Thank you for the reply.
Two questions here:

How to create that results set you said about?
How to get ROC parameters after training?

kialbert · November 24, 2017, 4:34pm

Ah, sorry for my brevity. The results set is created during the training and testing phase of TMVA so when you run:

{
    // Here the results set for training data is created
    factory->TrainAllMethods();

    // Here for the test data set
    factory->TestAllMethods();
}

The ROC datapoints can be retrieved with

TGraph* g = factory->GetROCCurve(dataloader, methodName, false, iClass);

Double_t *x = g->GetX(); // Signal efficiency
Double_t *y = g->GetY(); // Background rejection
Int_t     n = g->GetN(); // Length of arrays

after training and testing.

Cheers,
Kim

p73 · November 24, 2017, 4:51pm

I get the segmentation violation after the try to call GetROCCurve member function.
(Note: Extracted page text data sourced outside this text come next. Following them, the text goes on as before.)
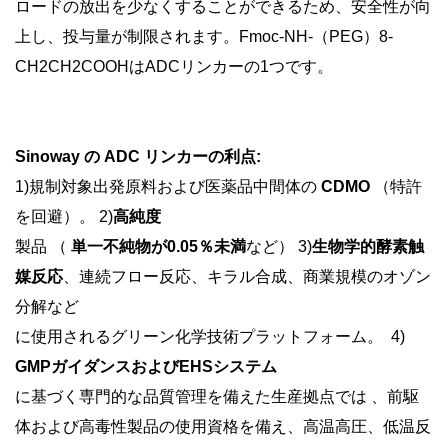
ロードの放出を少なくすることができるため、安全性が向
上し、投与量が制限されます。Fmoc-NH-（PEG）8-
CH2CH2COOHはADCリンカーの1つです。
Sinoway の ADC リンカーの利点:
1)規制対象出発原料および医薬品中間体の
CDMO
（特許
を回避）。 2)
高純度
製品
（
単一不純物が0.05％未満
など） 3)
生物学的酵素触
媒反応
、連続フロー反応、キラル合成、商業規模のオゾン
分解など
に使用されるグリーン化学技術プラットフォーム。 4)
GMPガイダンスおよびEHSシステム
に基づく専門的な品質管理を備えた生産拠点では
、前駆
体および高毒性製品の使用資格を備え、高温高圧、低温反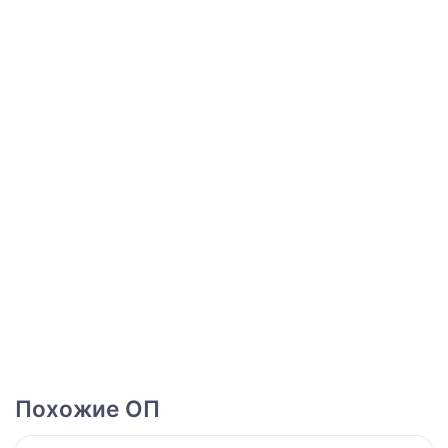
Похожие ОП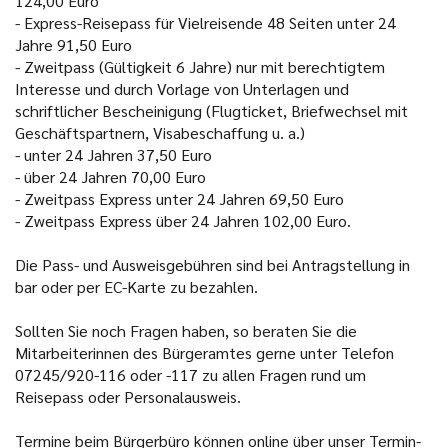
124,00 Euro
- Express-Reisepass für Vielreisende 48 Seiten unter 24
Jahre 91,50 Euro
- Zweitpass (Gültigkeit 6 Jahre) nur mit berechtigtem
Interesse und durch Vorlage von Unterlagen und
schriftlicher Bescheinigung (Flugticket, Briefwechsel mit
Geschäftspartnern, Visabeschaffung u. a.)
- unter 24 Jahren 37,50 Euro
- über 24 Jahren 70,00 Euro
- Zweitpass Express unter 24 Jahren 69,50 Euro
- Zweitpass Express über 24 Jahren 102,00 Euro.
Die Pass- und Ausweisgebühren sind bei Antragstellung in
bar oder per EC-Karte zu bezahlen.
Sollten Sie noch Fragen haben, so beraten Sie die
Mitarbeiterinnen des Bürgeramtes gerne unter Telefon
07245/920-116 oder -117 zu allen Fragen rund um
Reisepass oder Personalausweis.
Termine beim Bürgerbüro können online über unser Termin-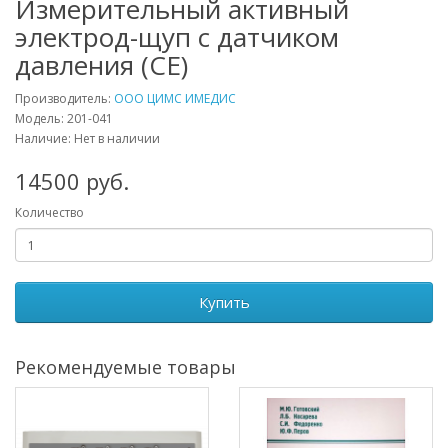
Измерительный активный
электрод-щуп с датчиком
давления (СЕ)
Производитель:
ООО ЦИМС ИМЕДИС
Модель: 201-041
Наличие: Нет в наличии
14500 руб.
Количество
Купить
Рекомендуемые товары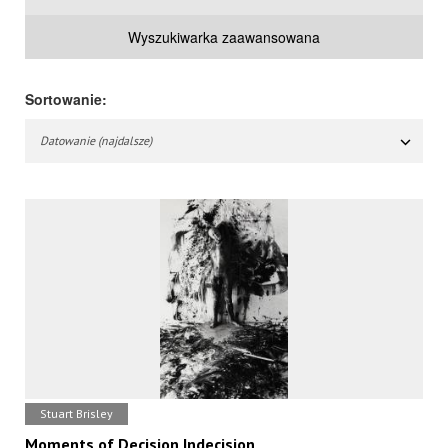
Wyszukiwarka zaawansowana
Sortowanie:
Datowanie (najdalsze)
Stuart Brisley
Moments of Decision Indecision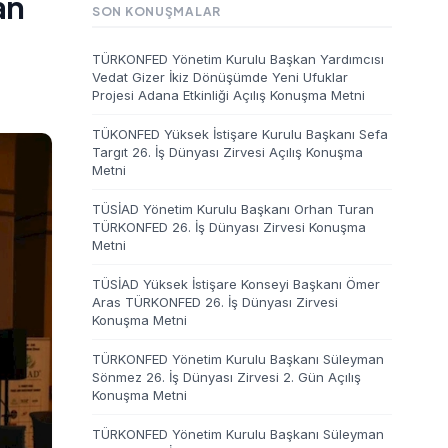
an
SON KONUŞMALAR
TÜRKONFED Yönetim Kurulu Başkan Yardımcısı
Vedat Gizer İkiz Dönüşümde Yeni Ufuklar
Projesi Adana Etkinliği Açılış Konuşma Metni
TÜKONFED Yüksek İstişare Kurulu Başkanı Sefa
Targıt 26. İş Dünyası Zirvesi Açılış Konuşma
Metni
TÜSİAD Yönetim Kurulu Başkanı Orhan Turan
TÜRKONFED 26. İş Dünyası Zirvesi Konuşma
Metni
TÜSİAD Yüksek İstişare Konseyi Başkanı Ömer
Aras TÜRKONFED 26. İş Dünyası Zirvesi
Konuşma Metni
TÜRKONFED Yönetim Kurulu Başkanı Süleyman
Sönmez 26. İş Dünyası Zirvesi 2. Gün Açılış
Konuşma Metni
TÜRKONFED Yönetim Kurulu Başkanı Süleyman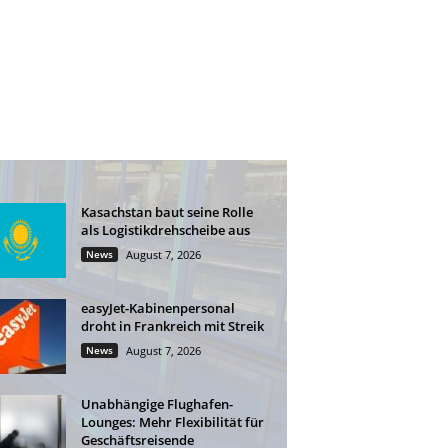
Kasachstan baut seine Rolle
als Logistikdrehscheibe aus
News
August 7, 2026
easyJet-Kabinenpersonal
droht in Frankreich mit Streik
News
August 7, 2026
Unabhängige Flughafen-
Lounges: Mehr Flexibilität für
Geschäftsreisende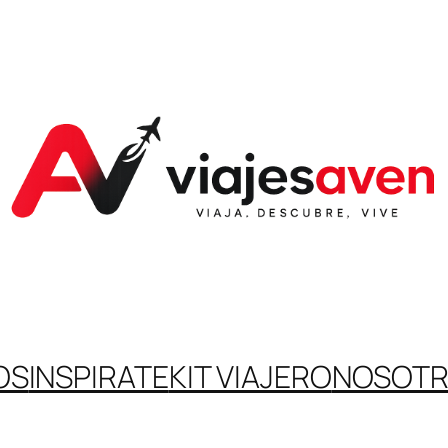
OS
INSPIRATE
KIT VIAJERO
NOSOT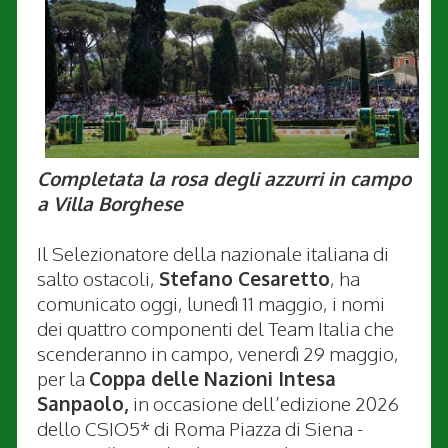
Completata la rosa degli azzurri in campo
a Villa Borghese
Il Selezionatore della nazionale italiana di
salto ostacoli,
Stefano Cesaretto
, ha
comunicato oggi, lunedì 11 maggio, i nomi
dei quattro componenti del Team Italia che
scenderanno in campo, venerdì 29 maggio,
per la
Coppa delle Nazioni Intesa
Sanpaolo,
in occasione dell’edizione 2026
dello CSIO5* di Roma Piazza di Siena -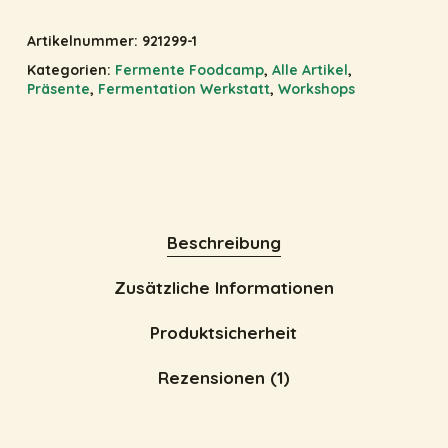
Artikelnummer:
921299-1
Kategorien:
Fermente Foodcamp
,
Alle Artikel
,
Präsente
,
Fermentation Werkstatt
,
Workshops
Beschreibung
Zusätzliche Informationen
Produktsicherheit
Rezensionen (1)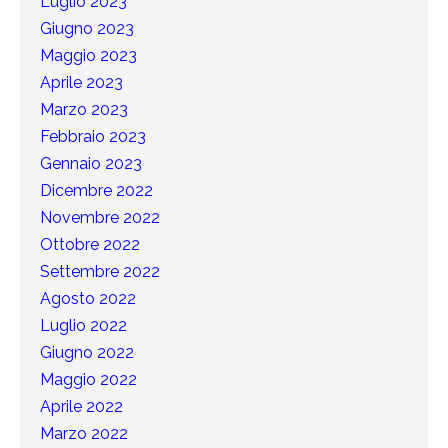
Luglio 2023
Giugno 2023
Maggio 2023
Aprile 2023
Marzo 2023
Febbraio 2023
Gennaio 2023
Dicembre 2022
Novembre 2022
Ottobre 2022
Settembre 2022
Agosto 2022
Luglio 2022
Giugno 2022
Maggio 2022
Aprile 2022
Marzo 2022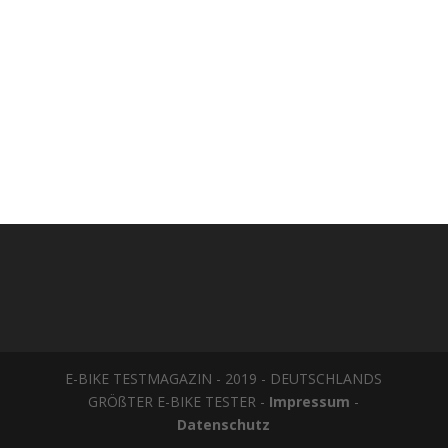
E-BIKE TESTMAGAZIN - 2019 - DEUTSCHLANDS
GRÖßTER E-BIKE TESTER -
Impressum
-
Datenschutz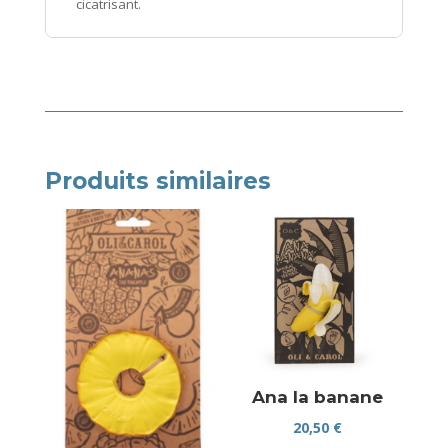
cicatrisant.
Produits similaires
Ana la banane
20,50
€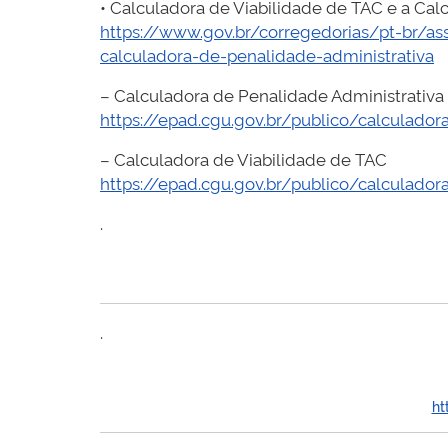
• Calculadora de Viabilidade de TAC e a Cal
https://www.gov.br/corregedorias/pt-br/as
calculadora-de-penalidade-administrativa
– Calculadora de Penalidade Administrativa
https://epad.cgu.gov.br/publico/calculador
– Calculadora de Viabilidade de TAC
https://epad.cgu.gov.br/publico/calculadora
.
.
ht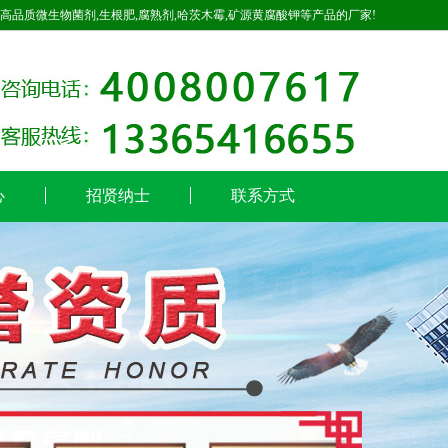
高品质微生物菌剂,生根肥,腐熟剂,哈茨木霉,矿源黄腐酸钾等产品的厂家!
心
招贤纳士
联系方式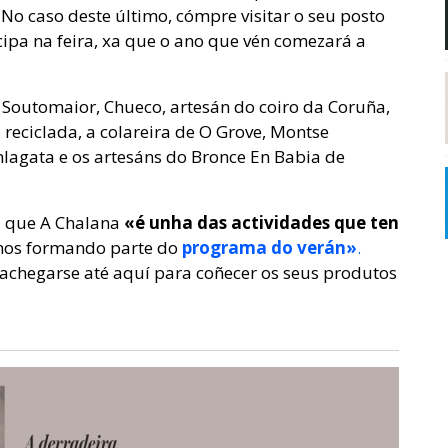
 No caso deste último, cómpre visitar o seu posto
icipa na feira, xa que o ano que vén comezará a
 Soutomaior, Chueco, artesán do coiro da Coruña,
reciclada, a colareira de O Grove, Montse
lagata e os artesáns do Bronce En Babia de
a que A Chalana
«é
unha das actividades que ten
anos formando parte do
programa do verán»
.
achegarse até aquí para coñecer os seus produtos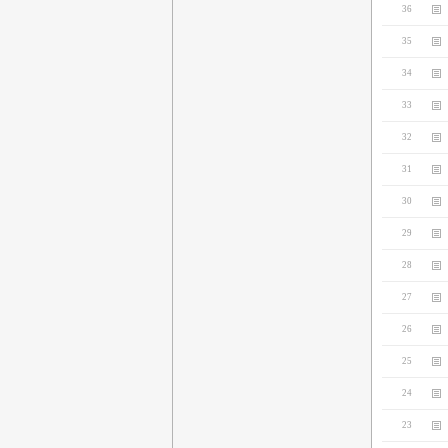
36
35
34
33
32
31
30
29
28
27
26
25
24
23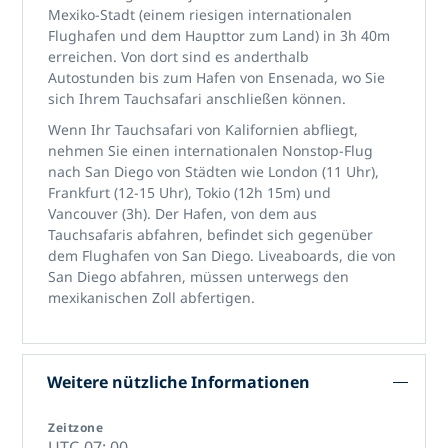
Mexiko-Stadt (einem riesigen internationalen
Flughafen und dem Haupttor zum Land) in 3h 40m
erreichen. Von dort sind es anderthalb
Autostunden bis zum Hafen von Ensenada, wo Sie
sich Ihrem Tauchsafari anschließen können.
Wenn Ihr Tauchsafari von Kalifornien abfliegt,
nehmen Sie einen internationalen Nonstop-Flug
nach San Diego von Städten wie London (11 Uhr),
Frankfurt (12-15 Uhr), Tokio (12h 15m) und
Vancouver (3h). Der Hafen, von dem aus
Tauchsafaris abfahren, befindet sich gegenüber
dem Flughafen von San Diego. Liveaboards, die von
San Diego abfahren, müssen unterwegs den
mexikanischen Zoll abfertigen.
Weitere nützliche Informationen
Zeitzone
UTC-07: 00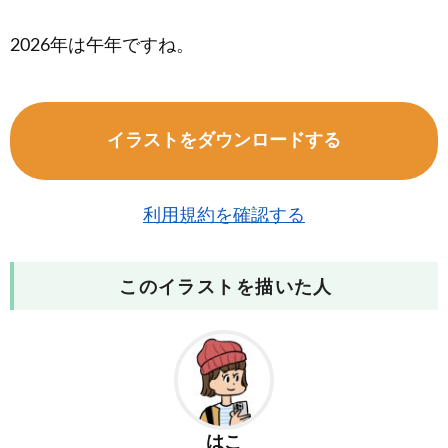
2026年は午年ですね。
イラストをダウンロードする
利用規約を確認する
このイラストを描いた人
はこ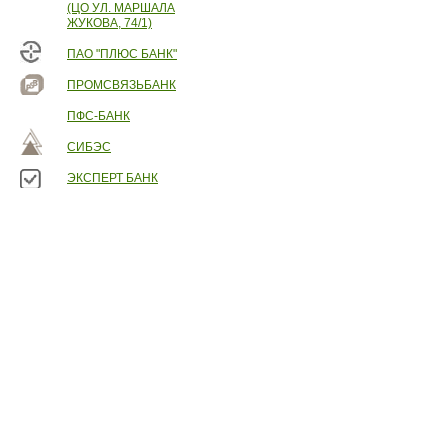
(ЦО УЛ. МАРШАЛА
ЖУКОВА, 74/1)
ПАО "ПЛЮС БАНК"
ПРОМСВЯЗЬБАНК
ПФС-БАНК
СИБЭС
ЭКСПЕРТ БАНК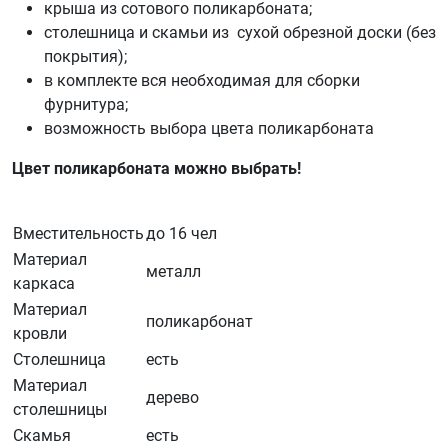
крыша из сотового поликарбоната;
столешница и скамьи из сухой обрезной доски (без
покрытия);
в комплекте вся необходимая для сборки
фурнитура;
возможность выбора цвета поликарбоната
Цвет поликарбоната можно выбрать!
Вместительность
до 16 чел
Материал
металл
каркаса
Материал
поликарбонат
кровли
Столешница
есть
Материал
дерево
столешницы
Скамья
есть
    factory->BookMethod( dataloader, TMVA::Types::kCuts, "Cuts", "FitMethod=MC:EffMethod=EffSel:CutRangeMin=0:CutRangeMax=2500" );
    //Train methods
    factory->TrainAllMethods();
    //Test methods
    factory->TestAllMethods();
    //Evaluate methods
    factory->EvaluateAllMethods();
    //Get ROC curve
    TGraph* roc = factory->GetROCCurve( dataloader, "Cuts", false );

p73 · November 24, 2017, 6:56pm

How to make all that stuff work? I mean Is it possible to normally call all that methods ( such as GetMaximumSignificance, GetROCCurve and so on ).
You see the picture. User can train and test great classification and regression methods ( thank you so much TMVA team ). User can see great graphs containing some very important dependencies (like significance on cut). Good job. User sees the maximum significance point and thinks “oh, great I could use this point as the figure of merit in my analysis.” But. User does not know that this is not an easy task to get things that seem available.

kialbert · November 28, 2017, 9:56pm

I know, I am struggling with the same issues. We of the dev team are always working to improve the workflow, so you feedback is definitely appreciated.

Cheers,
Kim

kialbert · November 29, 2017, 4:54pm

I have now looked deeper into the problem and there is a bug at the root of it. The “Cuts” method behaves differently than other methods when it comes to how the ROC is calculated and the generalised ROC Curve calculations can’t handle it for the time being.

What I have gathered from the last time is that the conventional approach is to use TMVAGui on your test data to calculated the optimal cut and then use this cut for further analysis/application.

This should be working also for

methodCuts->TMVA::MethodBase::GetMaximumSignificance( 1000, 1000, cuts );

if you want to do it programmatically.

Cheers,
Kim

system · December 13, 2017, 4:55pm

This topic was automatically closed 14 days after the last reply. New replies are no longer allowed.